Hi there everyone,
I wanted to bring up this topic with regards to urbanisation and clearing remaining forest patches in Singapore.
The Straits Times reported recently on 12 April 2016, Tengah located between Choa Chu Kang and Jurong West is going to be developed into a mixed-use housing town. The report by Straits Times here: http://www.straitstimes.com/singapore/housing/tengah-to-be-developed-into-a-forest-town
Tengah is a secondary forest patch that connects the Western catchment area to the Central catchment. The plans for a new town means that the corridor connecting Western catchment and Central catchment will now be disconnected. Habitat fragmentation negatively impacts the biodiversity (or whatever remains of it).
There are plans to make the new town in Tengah a “forest town”. But we know that even a highly planted urban area will never be able to support the type and abundance of biodiversity that a healthy intact forest of the same size can. I commend HDB for trying to plan a residential are such that it somewhat mimics the natural area. This could benefit residents living there as they may feel that they are ‘closer’ to nature in a landscaped forest town and reduce the disconnectedness between nature and urbanites. From my personal observations, many of the new upcoming residential and commercial buildings are marketing themselves as “close to nature”, “eco-friendly”,”amidst lush greenery” etc. There seems to be a trend or demand toward properties that are situated close to natural green spaces and environmentally friendly infrastructure. Does the demand for such ‘green’ buildings and nearby amenities reflect a change in the societal mindset toward one that values nature and understands the importance of exposure to nature? I would hope so. But the biodiversity of an urban area leans toward the urban exploiters and adapters (Javan mynas, anyone?) and not the original biodiversity that can be found in forests. So….. is it really a different town from what we already have in other non-forested housing towns? I feel that it is ironic to remove the secondary forests to be replaced by a manicured “forest” landscaped
I fully understand that there is an economic component in development of land, property values and construction. However, how long can Singapore sustain building new towns and clearing natural areas?Eventually, we are going to run out of natural areas to clear. What are we going to do then? What will be left of Singapore’s natural/native biodiversity?
Since Tengah town is set to disconnect the Western from the Central catchment, Nparks had the foresight to try to mitigate the impacts of the fragmentation by building the longest nature corridor called Tengah Nature Way @ South West in 2014 (see below).
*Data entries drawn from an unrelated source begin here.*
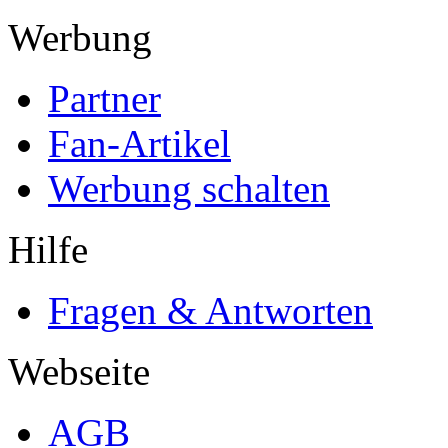
Werbung
Partner
Fan-Artikel
Werbung schalten
Hilfe
Fragen & Antworten
Webseite
AGB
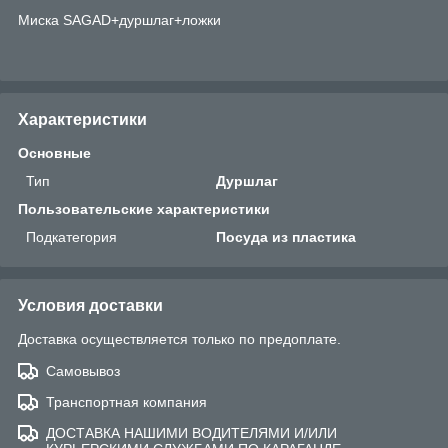
Миска SAGAD+дуршлаг+ложки
Характеристики
Основные
Тип
Дуршлаг
Пользовательские характеристики
Подкатегория
Посуда из пластика
Условия доставки
Доставка осуществляется только по предоплате.
Самовывоз
Транспортная компания
ДОСТАВКА НАШИМИ ВОДИТЕЛЯМИ И/ИЛИ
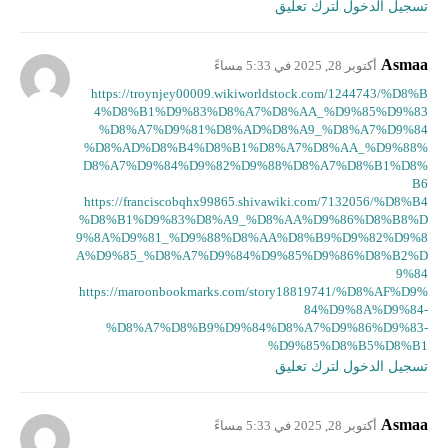
تسجيل الدخول لترك تعليق
Asmaa
أكتوبر 28, 2025 في 5:33 مساءً
https://troynjey00009.wikiworldstock.com/1244743/%D8%B
4%D8%B1%D9%83%D8%A7%D8%AA_%D9%85%D9%83
%D8%A7%D9%81%D8%AD%D8%A9_%D8%A7%D9%84
%D8%AD%D8%B4%D8%B1%D8%A7%D8%AA_%D9%88%
D8%A7%D9%84%D9%82%D9%88%D8%A7%D8%B1%D8%
B6
https://franciscobqhx99865.shivawiki.com/7132056/%D8%B4
%D8%B1%D9%83%D8%A9_%D8%AA%D9%86%D8%B8%D
9%8A%D9%81_%D9%88%D8%AA%D8%B9%D9%82%D9%8
A%D9%85_%D8%A7%D9%84%D9%85%D9%86%D8%B2%D
9%84
https://maroonbookmarks.com/story18819741/%D8%AF%D9%
84%D9%8A%D9%84-
%D8%A7%D8%B9%D9%84%D8%A7%D9%86%D9%83-
%D9%85%D8%B5%D8%B1
تسجيل الدخول لترك تعليق
Asmaa
أكتوبر 28, 2025 في 5:33 مساءً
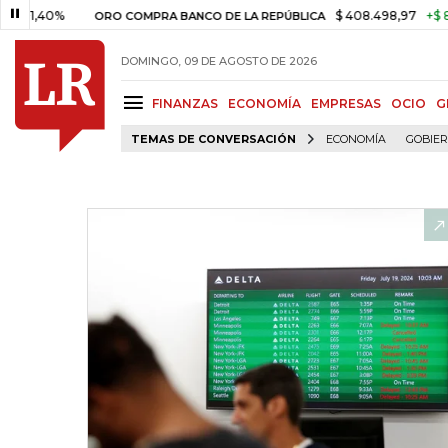
0%
$ 408.498,97
+$ 8.753,81
ORO COMPRA BANCO DE LA REPÚBLICA
DOMINGO, 09 DE AGOSTO DE 2026
FINANZAS
ECONOMÍA
EMPRESAS
OCIO
G
TEMAS DE CONVERSACIÓN
ECONOMÍA
GOBIE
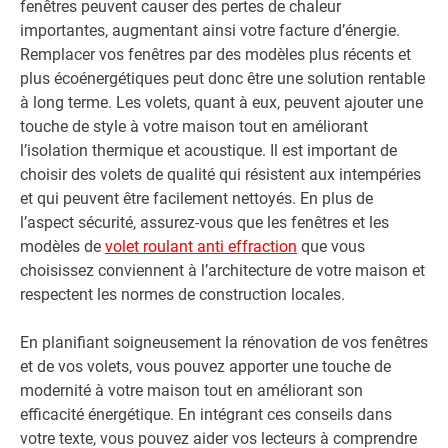
fenêtres peuvent causer des pertes de chaleur
importantes, augmentant ainsi votre facture d’énergie.
Remplacer vos fenêtres par des modèles plus récents et
plus écoénergétiques peut donc être une solution rentable
à long terme. Les volets, quant à eux, peuvent ajouter une
touche de style à votre maison tout en améliorant
l’isolation thermique et acoustique. Il est important de
choisir des volets de qualité qui résistent aux intempéries
et qui peuvent être facilement nettoyés. En plus de
l’aspect sécurité, assurez-vous que les fenêtres et les
modèles de
volet roulant anti effraction
que vous
choisissez conviennent à l’architecture de votre maison et
respectent les normes de construction locales.
En planifiant soigneusement la rénovation de vos fenêtres
et de vos volets, vous pouvez apporter une touche de
modernité à votre maison tout en améliorant son
efficacité énergétique. En intégrant ces conseils dans
votre texte, vous pouvez aider vos lecteurs à comprendre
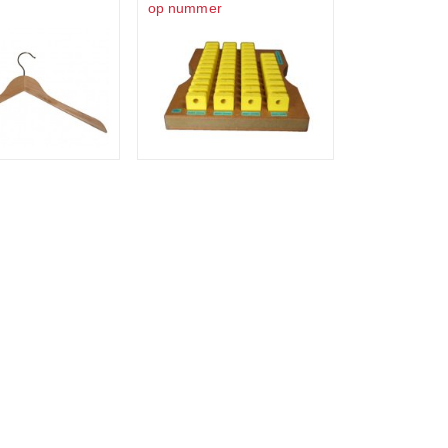
op nummer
The nature corridor is planted with mostly native plants and connects the western catchment to Bukit Timah Nature Reserve which is then connected to the Central catchment. While the efficacy of the nature corridor for the movement of animals and plants is still unknown, I would say this is a good initiative to mitigate the impacts of urbanisation.
Sorry for the poor image quality. The red lines denote the nature way that will link up Western catchment and BTNR.
We have learnt about the issues associated with urbanisation such as the loss of native biodiversity, nature deficit disorder and environmental changes like UHI effect. It is my hope that we use the knowledge gained to apply it to our daily lives, at home, at work and even in our political views to ensure the sustainability of our planet.